# What's on the Menu for Thanksgiving??



## danmcmartin (Jul 25, 2009)

Thought I'd inquire about everyone's Thanksgiving dinner. What's on the menu? What are you serving to drink? Do you have any special sticks set aside for that night? Anyone do a non-traditional menu? Post up!

We always have my dad over for Thanksgiving, probably been like 12 years now. I picked up the Thanksgiving issue of Bon Appetit and they had some fantastic recipes so I decided to deviate from my usual menu and try some of these:

Grilled Turkey: Never done this, but sounds delicious. I will brine it first then just make up my own rub. Probably heaving on the garlic and I am thinking some smoked paprika, and some Italian herbs, Sage, Thyme, etc. 

Gravy: We just whip some up from the drippings. We use package turkey Gravy mix to flavor it a little.

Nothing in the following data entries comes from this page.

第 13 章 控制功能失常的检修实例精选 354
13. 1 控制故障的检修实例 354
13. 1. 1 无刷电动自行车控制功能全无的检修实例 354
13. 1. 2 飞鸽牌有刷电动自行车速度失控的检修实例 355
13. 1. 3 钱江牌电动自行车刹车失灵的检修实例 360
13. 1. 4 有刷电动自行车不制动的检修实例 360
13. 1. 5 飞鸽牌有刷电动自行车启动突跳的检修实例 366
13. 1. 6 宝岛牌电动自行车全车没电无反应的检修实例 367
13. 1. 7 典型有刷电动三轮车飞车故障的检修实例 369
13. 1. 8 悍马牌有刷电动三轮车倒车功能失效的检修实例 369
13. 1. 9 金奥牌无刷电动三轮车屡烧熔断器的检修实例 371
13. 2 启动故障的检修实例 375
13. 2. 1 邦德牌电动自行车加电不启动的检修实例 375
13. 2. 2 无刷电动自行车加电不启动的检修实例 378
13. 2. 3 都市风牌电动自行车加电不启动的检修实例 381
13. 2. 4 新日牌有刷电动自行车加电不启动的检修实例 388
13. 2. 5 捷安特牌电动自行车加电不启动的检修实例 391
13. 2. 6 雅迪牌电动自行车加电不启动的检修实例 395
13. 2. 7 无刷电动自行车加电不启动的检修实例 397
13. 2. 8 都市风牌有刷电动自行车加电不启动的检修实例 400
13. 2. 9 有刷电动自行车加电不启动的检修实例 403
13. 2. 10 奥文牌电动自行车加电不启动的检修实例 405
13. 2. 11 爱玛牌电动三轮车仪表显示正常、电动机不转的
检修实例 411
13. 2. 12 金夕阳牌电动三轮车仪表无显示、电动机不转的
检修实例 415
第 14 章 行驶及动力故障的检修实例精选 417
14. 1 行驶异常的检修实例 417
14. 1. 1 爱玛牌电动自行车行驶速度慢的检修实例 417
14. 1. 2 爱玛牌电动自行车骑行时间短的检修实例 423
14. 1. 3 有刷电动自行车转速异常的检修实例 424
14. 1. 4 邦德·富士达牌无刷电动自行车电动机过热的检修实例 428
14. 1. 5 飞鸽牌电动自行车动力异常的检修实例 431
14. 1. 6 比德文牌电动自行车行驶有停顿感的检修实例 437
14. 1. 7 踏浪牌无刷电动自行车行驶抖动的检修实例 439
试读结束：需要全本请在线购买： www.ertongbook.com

Two Stuffing (I love stuffing): Wild Rice and Mushroom Stuffing and Whole Wheat Stuffing with Pancetta, Chestnuts and Parmesan.

Ranch Potatoes w/ Ranch Dressing: Nothing can be bad if it has ranch dressing. This is home made and both mixed into the potatoes and drizzled on top.

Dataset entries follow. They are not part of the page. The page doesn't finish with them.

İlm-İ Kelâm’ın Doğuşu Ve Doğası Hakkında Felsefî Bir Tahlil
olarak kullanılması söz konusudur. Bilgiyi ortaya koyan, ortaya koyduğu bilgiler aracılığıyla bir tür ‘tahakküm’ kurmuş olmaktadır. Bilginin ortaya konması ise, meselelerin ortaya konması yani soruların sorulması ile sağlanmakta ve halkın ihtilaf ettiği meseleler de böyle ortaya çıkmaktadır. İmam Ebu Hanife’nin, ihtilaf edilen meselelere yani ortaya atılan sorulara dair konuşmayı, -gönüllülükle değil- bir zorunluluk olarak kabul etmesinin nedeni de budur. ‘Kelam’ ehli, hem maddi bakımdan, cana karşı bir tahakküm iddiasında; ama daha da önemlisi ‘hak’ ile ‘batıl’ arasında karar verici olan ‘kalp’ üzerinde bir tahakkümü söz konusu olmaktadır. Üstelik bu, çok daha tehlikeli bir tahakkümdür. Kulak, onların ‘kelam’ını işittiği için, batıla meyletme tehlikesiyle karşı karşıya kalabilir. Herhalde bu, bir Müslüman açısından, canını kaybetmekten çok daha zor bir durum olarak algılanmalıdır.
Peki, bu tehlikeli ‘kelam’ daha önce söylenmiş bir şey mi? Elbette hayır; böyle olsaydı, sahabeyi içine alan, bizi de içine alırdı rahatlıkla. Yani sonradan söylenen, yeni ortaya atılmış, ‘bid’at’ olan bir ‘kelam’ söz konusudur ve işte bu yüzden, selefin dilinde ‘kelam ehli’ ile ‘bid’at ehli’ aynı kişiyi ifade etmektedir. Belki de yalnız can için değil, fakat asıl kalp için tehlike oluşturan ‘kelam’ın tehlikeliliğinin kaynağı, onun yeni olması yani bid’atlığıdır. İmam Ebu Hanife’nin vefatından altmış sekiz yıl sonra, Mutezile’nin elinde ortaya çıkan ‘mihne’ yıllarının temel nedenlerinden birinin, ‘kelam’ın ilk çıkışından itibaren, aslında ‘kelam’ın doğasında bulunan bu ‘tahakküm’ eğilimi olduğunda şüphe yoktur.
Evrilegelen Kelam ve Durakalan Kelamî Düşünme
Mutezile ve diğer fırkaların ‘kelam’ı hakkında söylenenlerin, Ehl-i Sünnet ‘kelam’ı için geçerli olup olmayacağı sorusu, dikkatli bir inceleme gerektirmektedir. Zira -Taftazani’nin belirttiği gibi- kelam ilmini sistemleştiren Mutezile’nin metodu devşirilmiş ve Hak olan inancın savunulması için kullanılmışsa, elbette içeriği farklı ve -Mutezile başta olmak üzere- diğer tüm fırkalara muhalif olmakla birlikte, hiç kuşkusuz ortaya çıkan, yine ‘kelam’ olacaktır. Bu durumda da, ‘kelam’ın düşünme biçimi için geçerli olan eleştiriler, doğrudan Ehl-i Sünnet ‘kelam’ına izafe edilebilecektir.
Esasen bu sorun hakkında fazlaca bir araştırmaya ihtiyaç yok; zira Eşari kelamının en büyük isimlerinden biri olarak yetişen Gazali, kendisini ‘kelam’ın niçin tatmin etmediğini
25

Greens: Not sure, but I might try grilling up some green beans or maybe some hearts of Romaine.

Bread: Herb and Cheese Poppers

Cranberry Sauce: We just use the Ocean Spray Whole Berry sauce. It's good enough.

Dessert: The wife's pumpkin pie, with Cool Whip

Drinks: Only I drink, but my dad will have a glass of wine with dinner.

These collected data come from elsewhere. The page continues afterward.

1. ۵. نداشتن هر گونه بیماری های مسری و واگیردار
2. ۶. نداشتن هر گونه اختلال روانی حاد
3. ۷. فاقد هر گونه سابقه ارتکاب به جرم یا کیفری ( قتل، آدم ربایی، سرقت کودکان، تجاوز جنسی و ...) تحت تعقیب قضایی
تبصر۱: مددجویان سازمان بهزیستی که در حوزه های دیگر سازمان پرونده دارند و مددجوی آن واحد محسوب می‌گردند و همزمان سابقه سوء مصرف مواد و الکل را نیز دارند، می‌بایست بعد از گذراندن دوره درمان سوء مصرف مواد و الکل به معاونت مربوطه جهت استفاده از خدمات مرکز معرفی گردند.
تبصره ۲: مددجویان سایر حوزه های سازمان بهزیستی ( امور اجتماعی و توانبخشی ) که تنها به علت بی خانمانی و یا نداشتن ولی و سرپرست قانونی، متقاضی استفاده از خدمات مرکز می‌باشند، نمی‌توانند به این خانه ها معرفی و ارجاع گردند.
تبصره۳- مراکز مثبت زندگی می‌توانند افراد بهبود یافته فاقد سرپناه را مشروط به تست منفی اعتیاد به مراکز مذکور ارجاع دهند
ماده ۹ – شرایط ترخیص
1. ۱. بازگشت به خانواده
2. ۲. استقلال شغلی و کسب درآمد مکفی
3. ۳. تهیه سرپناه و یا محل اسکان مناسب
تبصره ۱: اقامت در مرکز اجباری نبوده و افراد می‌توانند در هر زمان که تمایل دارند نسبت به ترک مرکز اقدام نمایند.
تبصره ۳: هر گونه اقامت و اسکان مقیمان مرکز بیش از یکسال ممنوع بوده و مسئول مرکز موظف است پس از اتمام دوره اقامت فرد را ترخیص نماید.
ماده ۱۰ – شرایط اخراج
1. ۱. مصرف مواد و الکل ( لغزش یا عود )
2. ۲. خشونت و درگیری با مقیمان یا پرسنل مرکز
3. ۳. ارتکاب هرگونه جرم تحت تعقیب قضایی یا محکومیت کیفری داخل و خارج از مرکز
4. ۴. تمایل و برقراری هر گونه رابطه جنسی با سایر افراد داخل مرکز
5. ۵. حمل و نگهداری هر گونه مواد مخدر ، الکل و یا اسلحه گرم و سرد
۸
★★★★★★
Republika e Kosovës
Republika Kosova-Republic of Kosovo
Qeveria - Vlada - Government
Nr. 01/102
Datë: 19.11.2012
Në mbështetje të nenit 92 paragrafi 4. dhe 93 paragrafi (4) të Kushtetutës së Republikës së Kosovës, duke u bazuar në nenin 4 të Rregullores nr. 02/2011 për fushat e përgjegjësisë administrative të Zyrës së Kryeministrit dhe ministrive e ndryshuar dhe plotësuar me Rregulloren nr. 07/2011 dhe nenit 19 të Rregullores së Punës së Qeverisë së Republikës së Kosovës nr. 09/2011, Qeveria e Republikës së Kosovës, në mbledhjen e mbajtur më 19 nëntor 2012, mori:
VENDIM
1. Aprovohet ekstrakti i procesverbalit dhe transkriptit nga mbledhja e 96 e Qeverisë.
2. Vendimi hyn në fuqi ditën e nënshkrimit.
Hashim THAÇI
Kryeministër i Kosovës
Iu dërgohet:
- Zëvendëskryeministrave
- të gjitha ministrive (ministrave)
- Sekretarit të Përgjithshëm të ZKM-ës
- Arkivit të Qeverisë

Smoke: I will reward myself after the dinner is ready to cook, but with what I'm not sure yet.

Happy Thanksgiving!!:smoke:


----------



## Pugsley (Jul 12, 2009)

Ours is pretty much a traditional Turkey dinner. We have a rather large family and we all gather at a sister's house every year because it's the only one large enough to accommodate us all. My sister roasts 2 large turkeys and the others all contribute their specialties to the feast. One sister makes the world's best cranberry sauce, another always goes a little off the deep end with pies. My 80 year old mother always brings a mince pie even though she's the only one who likes it. My contribution is a few bottles of champagne, zin and petite sirah and the smell of cigar smoke from the far end of the yard.


----------



## danmcmartin (Jul 25, 2009)

That's it? Doesn't anybody cook thanksgiving dinner? C'mon!


----------



## TN22 (Nov 16, 2009)

Deep Fried Turkey is a must at my house. We usually do a couple.


----------



## danmcmartin (Jul 25, 2009)

Did that one year. Very good bird, but kind of a hassle. Still I own the fryer, I should use it. We did a wildl goose too. had to guess on the time and over did it a little, but it was really good.


----------



## RobustBrad (Oct 20, 2009)

Portuguese stuffing


----------



## danmcmartin (Jul 25, 2009)

RobustBrad said:


> Portuguese stuffing


You can't just write that and not tell us about it!!


----------



## smokin nightly (Sep 9, 2009)

TN22 said:


> Deep Fried Turkey is a must at my house. We usually do a couple.


ROFL...we did that last year and almost burnt down the house...My father in law pulled the turkey out of the grease to see if it was done and it fell back into the grease...fire all on the ground from the grease...

we got it out though...:thumb:


----------



## tmanqz (Jun 15, 2009)

Traditional stuff. 
TURKEY
Mash pot with bacon cheeses mixed in.
Stuffing with mushroom and sausage.
Cheesy hash brown potatos with onion and sour cream.
Greeny beanie casserole.
Sweet potato pie.
Tommynocker maple nut ale(lots of beer)
Pigs in blanket and crackers and cheese.Football snacks

Cigars RP Decades

Thanksgiving is a MANS holiday. Football, Food,Cigars and booze.:banana:


----------



## Tazman (Nov 11, 2006)

Grilled Turkey on the BBQ which I cook every year. Mashed potatoes with garlic, chives, and sour cream. Stuffing with sauasge and mushrooms, a mix of fresh veggies, cranbury sauce, hardboiled eggs with chile sauce, gravy, salad, stuffed celery, bread, pumpkin mousse, apple pie, ice cream for the apple pie, and a few drinks. Oh yea, a smoke as I grill the bird.

Tazman


----------